To characterize and compare autoantibody immune signatures across incomplete lupus erythematosus (ILE), systemic lupus erythematosus (SLE), non-Sjögren’s disease sicca (nSjD-sicca), and Sjögren’s disease (SjD), highlighting the significance of these distinctions in clinical settings.
Approach:
Key Findings:
ILE showed increased IgM autoreactivity compared to SLE (BH-FDR-adjusted p<0.05), targeting various antigens, indicating a distinct immune response.
SLE demonstrated enriched IgG responses to canonical nuclear antigens, which may inform diagnostic criteria.

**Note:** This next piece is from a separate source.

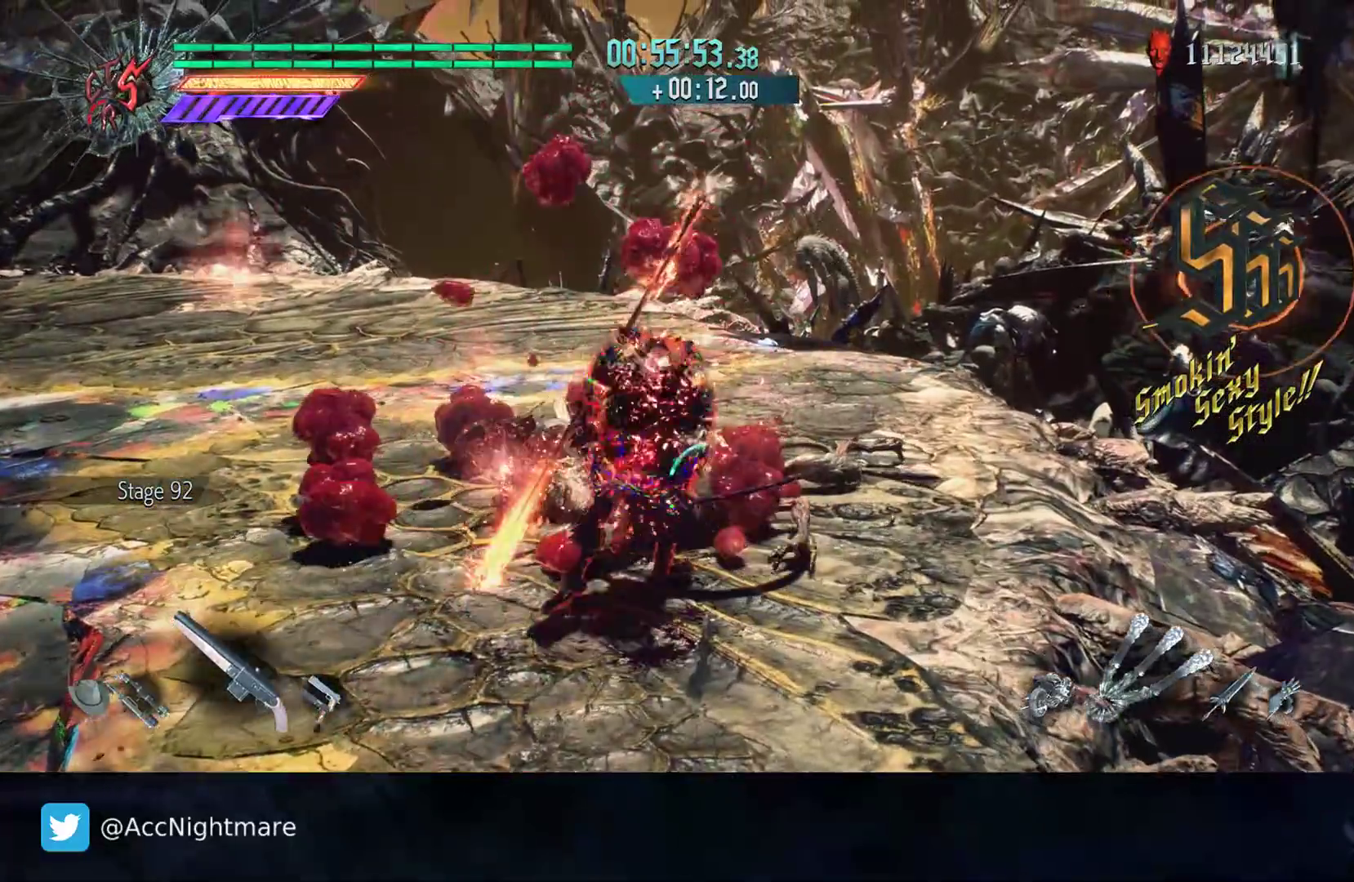
{"buttons": ["L1"], "left_stick": "center", "right_stick": "center", "events": [[50, "CIRCLE", "up"]]}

Ro52 IgG autoantibodies were significantly increased in SjD compared to nSjD-sicca, suggesting a potential biomarker for disease progression.
Interpretation:
Incomplete autoimmune disease states exhibit distinct IgM-dominant autoantibody profiles, suggesting the potential value of isotype-specific profiling for disease classification and its implications for tailored treatment strategies.
Limitations:
The study is limited to specific patient cohorts and may not generalize to all populations, potentially affecting the applicability of findings.
Expanded autoantibody profiling is limited in nSjD-sicca and ILE, which may overlook other relevant autoantibody responses.
Conclusion:
The findings highlight the unique autoantibody profiles in incomplete autoimmune diseases, which differ from established conditions, emphasizing the need for isotype-specific profiling in clinical practice.